◆ **Exercise requirements**:
Could you output every record below exactly, leaving out the pictures?
Provided records Start Marker
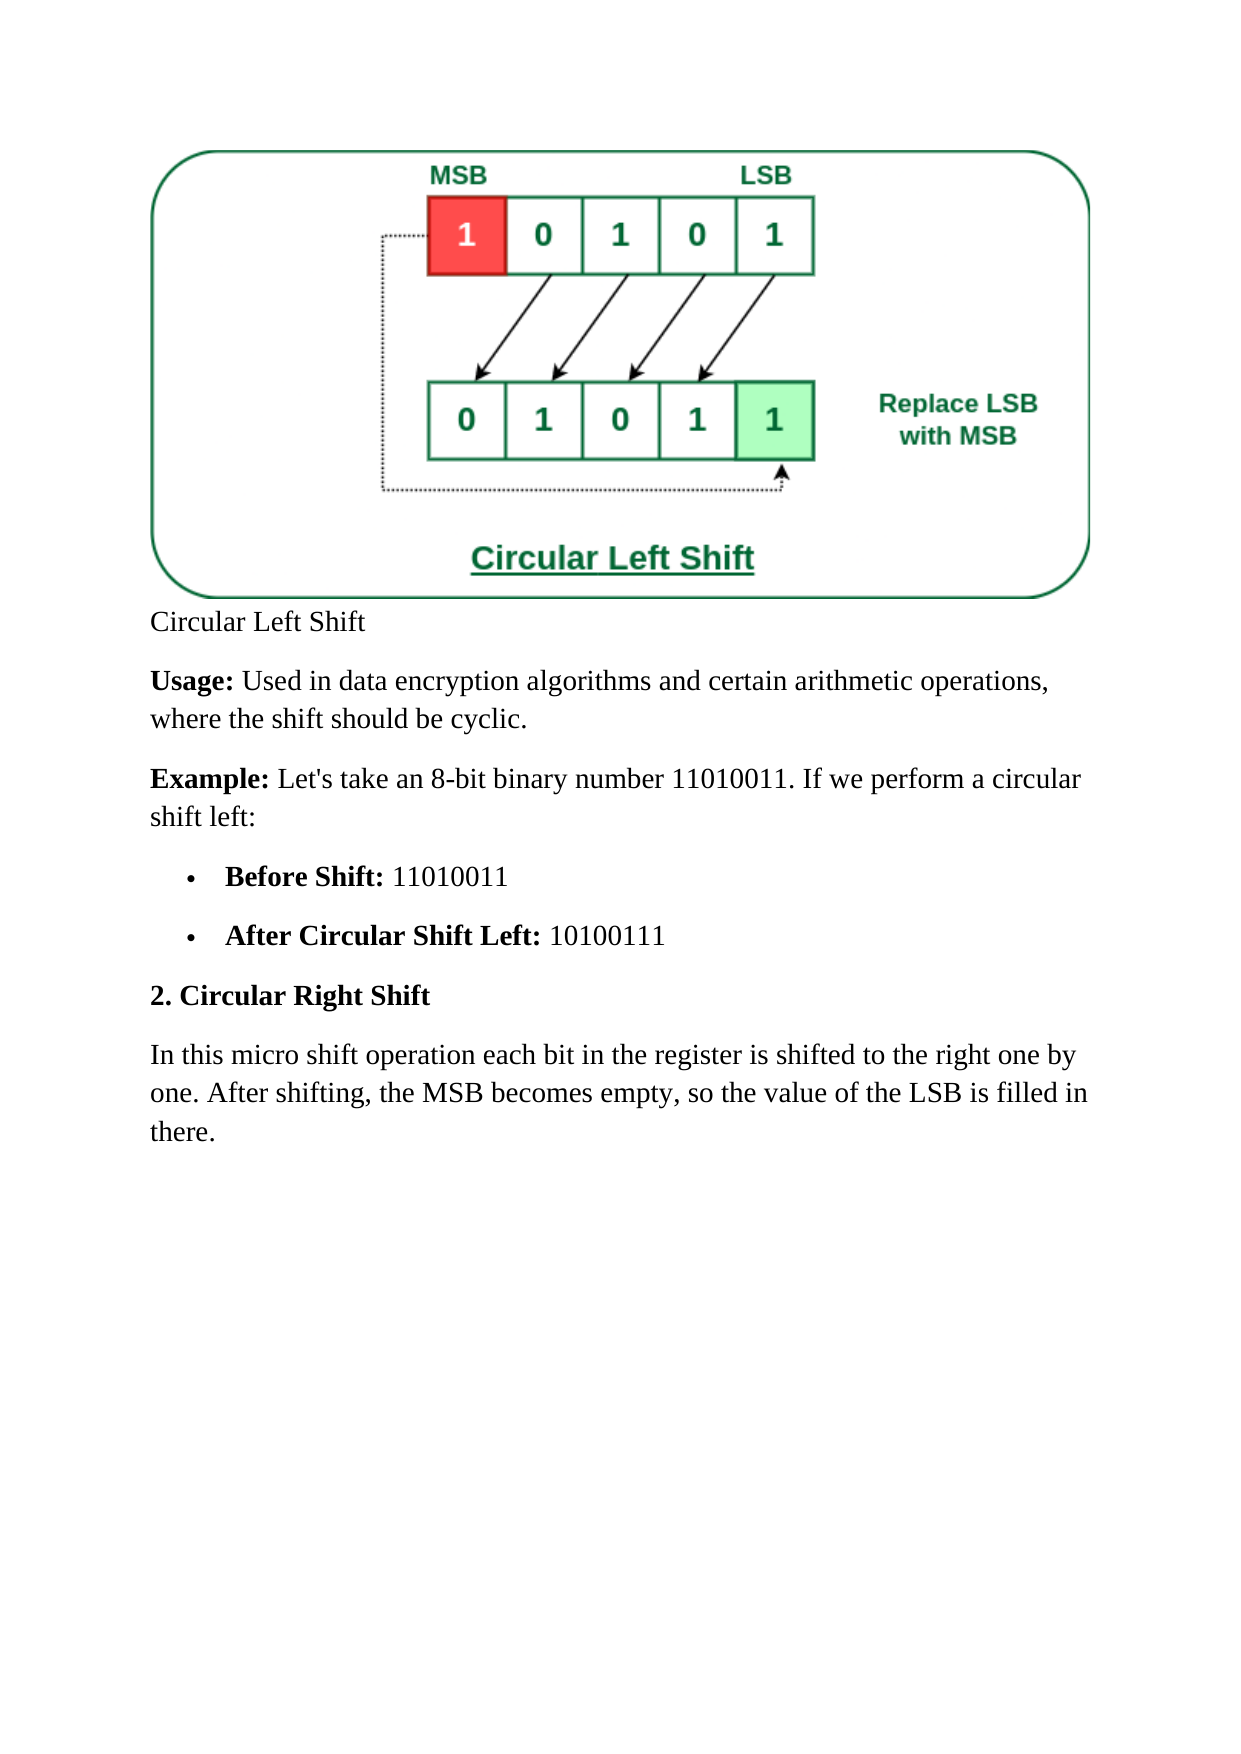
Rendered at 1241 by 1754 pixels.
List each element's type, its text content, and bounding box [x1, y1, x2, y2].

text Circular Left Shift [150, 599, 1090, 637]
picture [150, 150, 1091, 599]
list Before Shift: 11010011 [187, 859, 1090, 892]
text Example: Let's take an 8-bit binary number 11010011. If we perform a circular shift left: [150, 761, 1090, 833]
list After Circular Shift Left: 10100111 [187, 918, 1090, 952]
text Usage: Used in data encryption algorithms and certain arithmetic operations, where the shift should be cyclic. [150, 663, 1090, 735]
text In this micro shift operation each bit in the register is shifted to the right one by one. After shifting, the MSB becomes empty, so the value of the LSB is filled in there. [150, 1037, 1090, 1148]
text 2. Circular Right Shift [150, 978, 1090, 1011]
Provided records End Marker
◆ **Reply to the task**:
Rendered at 1241 by 1754 pixels.
List each element's type, its text content, and bounding box [x1, y1, x2, y2].

text Circular Left Shift [150, 599, 1090, 637]
picture [150, 150, 1091, 599]
list Before Shift: 11010011 [187, 859, 1090, 892]
text Example: Let's take an 8-bit binary number 11010011. If we perform a circular shift left: [150, 761, 1090, 833]
list After Circular Shift Left: 10100111 [187, 918, 1090, 952]
text Usage: Used in data encryption algorithms and certain arithmetic operations, where the shift should be cyclic. [150, 663, 1090, 735]
text In this micro shift operation each bit in the register is shifted to the right one by one. After shifting, the MSB becomes empty, so the value of the LSB is filled in there. [150, 1037, 1090, 1148]
text 2. Circular Right Shift [150, 978, 1090, 1011]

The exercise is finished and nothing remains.